In the entries below, find each line with the word "unde" and pull it out.

• **Excerpted data**:
◇ ◇ ◇ ◇ ◇ ◇ ◇
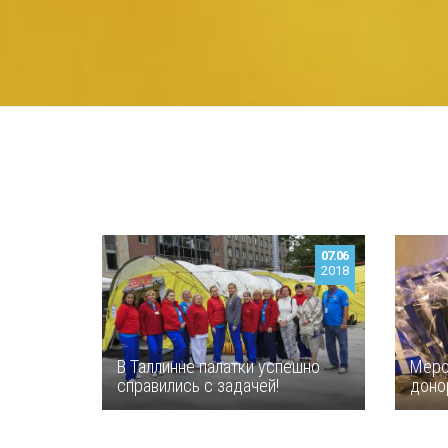
07.06
2018
В Таллинне палатки успешно
Меро
справились с задачей!
доно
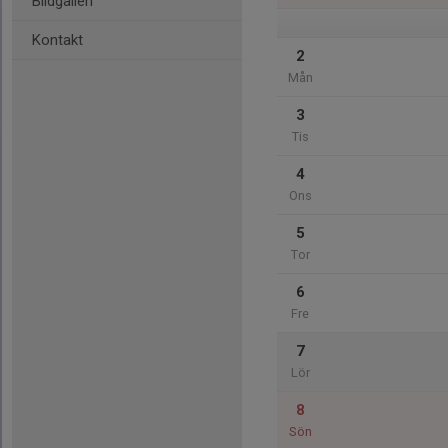
Bildgalleri
Kontakt
2
Mån
3
Tis
4
Ons
5
Tor
6
Fre
7
Lör
8
Sön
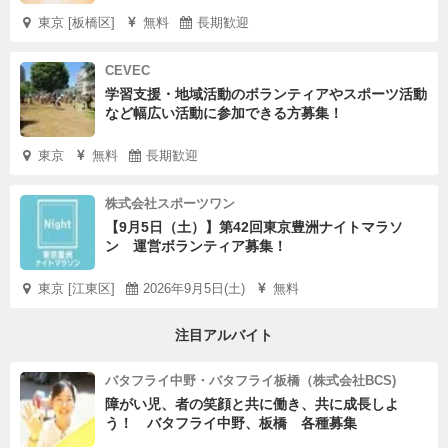
東京 [板橋区]
無料
長期歓迎
CEVEC
学習支援・地域活動のボランティアやスポーツ活動
など幅広い活動に参加できる方募集！
東京
無料
長期歓迎
株式会社スポーツワン
【9月5日（土）】第42回東京豊洲ナイトマラソ
ン 運営ボランティア募集！
東京 [江東区]
2026年9月5日(土)
無料
注目アルバイト
バタフライ中野・バタフライ板橋（株式会社BCS)
障がい児、者の笑顔と共に働き、共に成長しよ
う！ バタフライ中野、板橋 各種募集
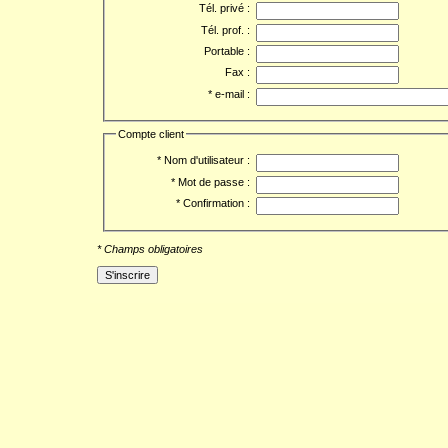
Tél. privé :
Tél. prof. :
Portable :
Fax :
* e-mail :
Compte client
* Nom d'utilisateur :
* Mot de passe :
* Confirmation :
* Champs obligatoires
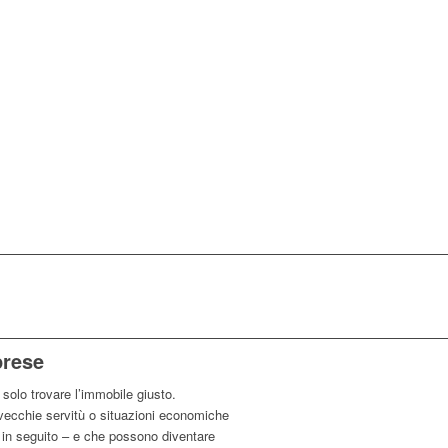
prese
solo trovare l’immobile giusto.
 vecchie servitù o situazioni economiche
in seguito – e che possono diventare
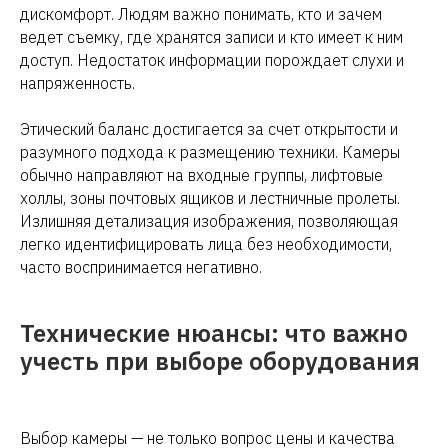
дискомфорт. Людям важно понимать, кто и зачем
ведет съемку, где хранятся записи и кто имеет к ним
доступ. Недостаток информации порождает слухи и
напряженность.
Этический баланс достигается за счет открытости и
разумного подхода к размещению техники. Камеры
обычно направляют на входные группы, лифтовые
холлы, зоны почтовых ящиков и лестничные пролеты.
Излишняя детализация изображения, позволяющая
легко идентифицировать лица без необходимости,
часто воспринимается негативно.
Технические нюансы: что важно
учесть при выборе оборудования
Выбор камеры — не только вопрос цены и качества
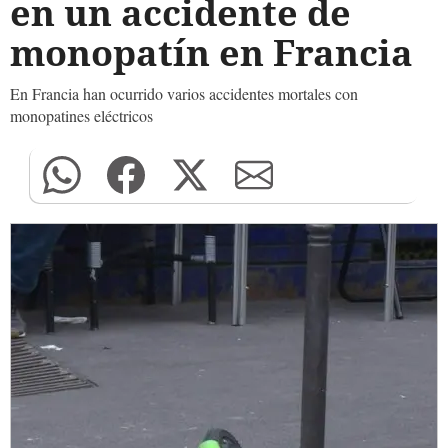
en un accidente de
monopatín en Francia
En Francia han ocurrido varios accidentes mortales con
monopatines eléctricos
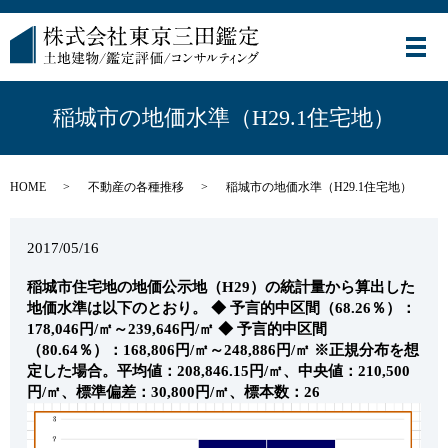
メ
稲城市の地価水準（H29.1住宅地）
HOME
不動産の各種推移
稲城市の地価水準（H29.1住宅地）
2017/05/16
稲城市住宅地の地価公示地（H29）の統計量から算出した
地価水準は以下のとおり。
◆ 予言的中区間（68.26％）：
178,046円/㎡～239,646円/㎡
◆ 予言的中区間
（80.64％）：168,806円/㎡～248,886円/㎡
※正規分布を想
定した場合。平均値：208,846.15円/㎡、中央値：210,500
円/㎡、標準偏差：30,800円/㎡、標本数：26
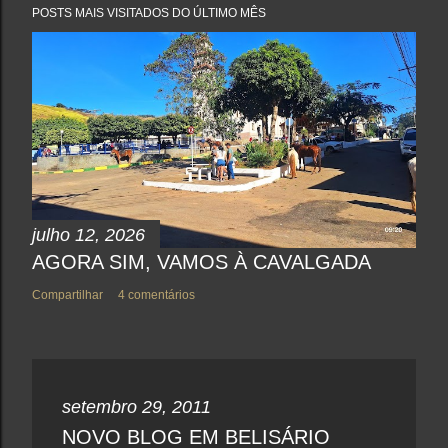
a
POSTS MAIS VISITADOS DO ÚLTIMO MÊS
r
u
m
c
o
m
e
n
t
á
r
i
o
julho 12, 2026
AGORA SIM, VAMOS À CAVALGADA
Compartilhar
4 comentários
setembro 29, 2011
NOVO BLOG EM BELISÁRIO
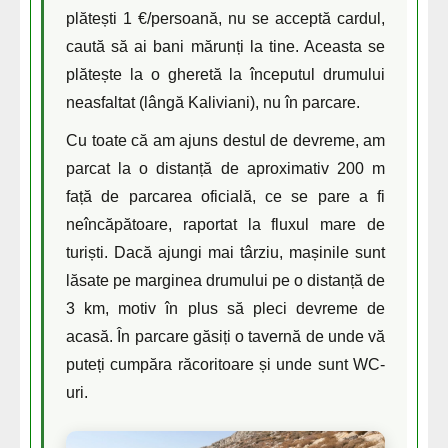
plătești 1 €/persoană, nu se acceptă cardul,
caută să ai bani mărunți la tine. Aceasta se
plătește la o gheretă la începutul drumului
neasfaltat (lângă Kaliviani), nu în parcare.
Cu toate că am ajuns destul de devreme, am
parcat la o distanță de aproximativ 200 m
față de parcarea oficială, ce se pare a fi
neîncăpătoare, raportat la fluxul mare de
turiști. Dacă ajungi mai târziu, mașinile sunt
lăsate pe marginea drumului pe o distanță de
3 km, motiv în plus să pleci devreme de
acasă. În parcare găsiți o tavernă de unde vă
puteți cumpăra răcoritoare și unde sunt WC-
uri.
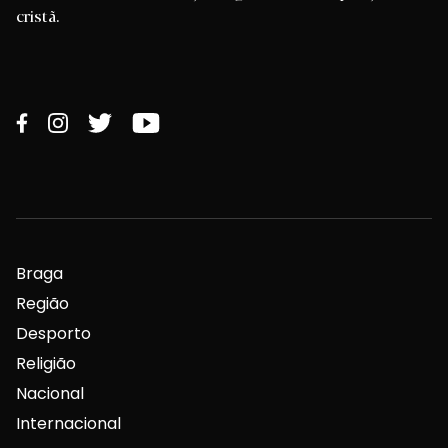
cristã.
Braga
Região
Desporto
Religião
Nacional
Internacional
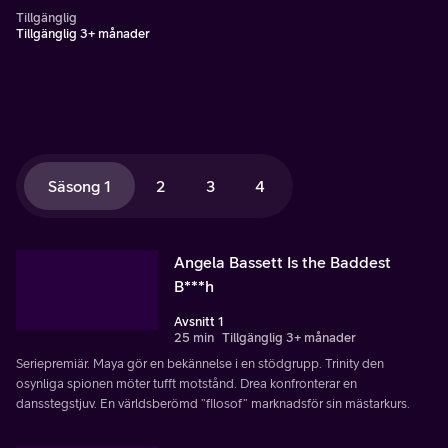
Tillgänglig
Tillgänglig 3+ månader
Säsong 1
2
3
4
Angela Bassett Is the Baddest
B***h
Avsnitt 1
25 min
Tillgänglig 3+ månader
Seriepremiär. Maya gör en bekännelse i en stödgrupp. Trinity den
osynliga spionen möter tufft motstånd. Drea konfronterar en
dansstegstjuv. En världsberömd ”filosof” marknadsför sin mästarkurs.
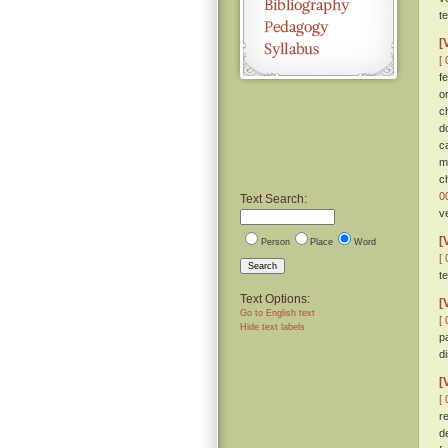
t
[
[ 
f
o
c
d
c
m
c
0
Text Search:
v
[
Person
Place
Word
[ 
Search
t
Text Options:
[
Go to English text
[ 
Hide text labels
p
d
[
[ 
r
d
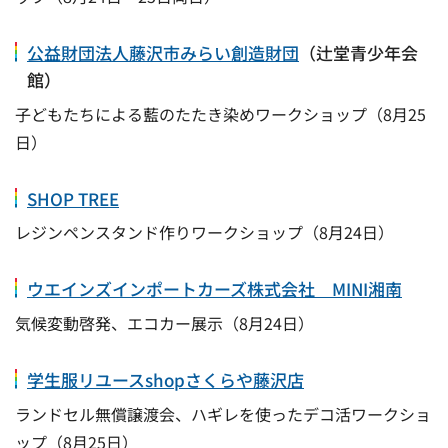
公益財団法人藤沢市みらい創造財団
（辻堂青少年会
館）
子どもたちによる藍のたたき染めワークショップ（8月25
日）
SHOP TREE
レジンペンスタンド作りワークショップ（8月24日）
ウエインズインポートカーズ株式会社 MINI湘南
気候変動啓発、エコカー展示（8月24日）
学生服リユースshopさくらや藤沢店
ランドセル無償譲渡会、ハギレを使ったデコ活ワークショ
ップ（8月25日）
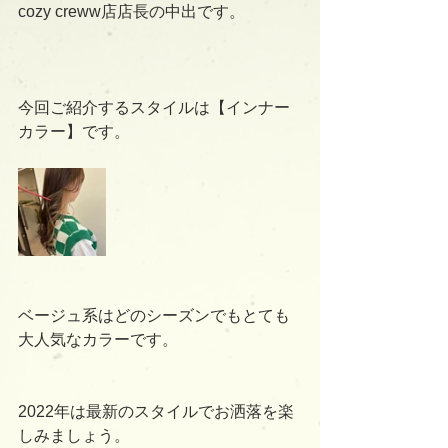
cozy creww店店長の中出です。
今回ご紹介するスタイルは【インナー
カラー】です。
ベージュ系はどのシーズンでもとても
大人気なカラーです。
2022年は最新のスタイルでお洒落を楽
しみましょう。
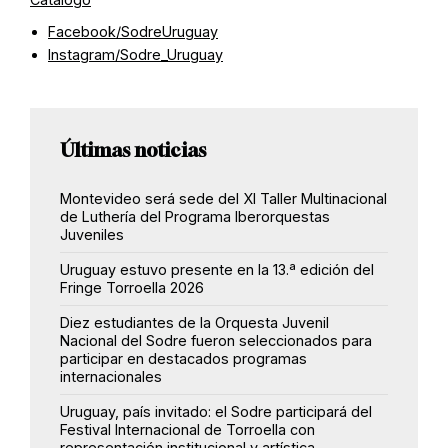
Facebook/SodreUruguay
Instagram/Sodre_Uruguay
Últimas noticias
Montevideo será sede del XI Taller Multinacional
de Luthería del Programa Iberorquestas
Juveniles
Uruguay estuvo presente en la 13.ª edición del
Fringe Torroella 2026
Diez estudiantes de la Orquesta Juvenil
Nacional del Sodre fueron seleccionados para
participar en destacados programas
internacionales
Uruguay, país invitado: el Sodre participará del
Festival Internacional de Torroella con
representación institucional y artística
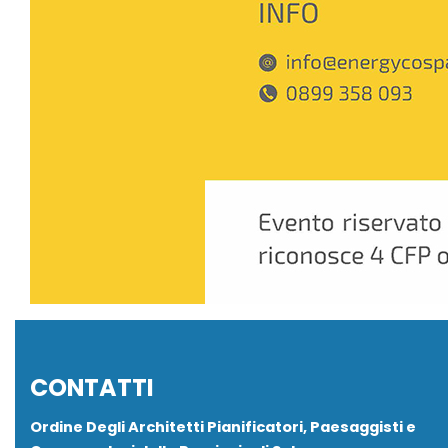
CONTATTI
Ordine Degli Architetti Pianificatori, Paesaggisti e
◇ ◇ ◇ ◇ ◇ ◇ ◇
• **Completed task**:
acasă. În parcare găsiți o tavernă de unde vă
puteți cumpăra răcoritoare și unde sunt WC-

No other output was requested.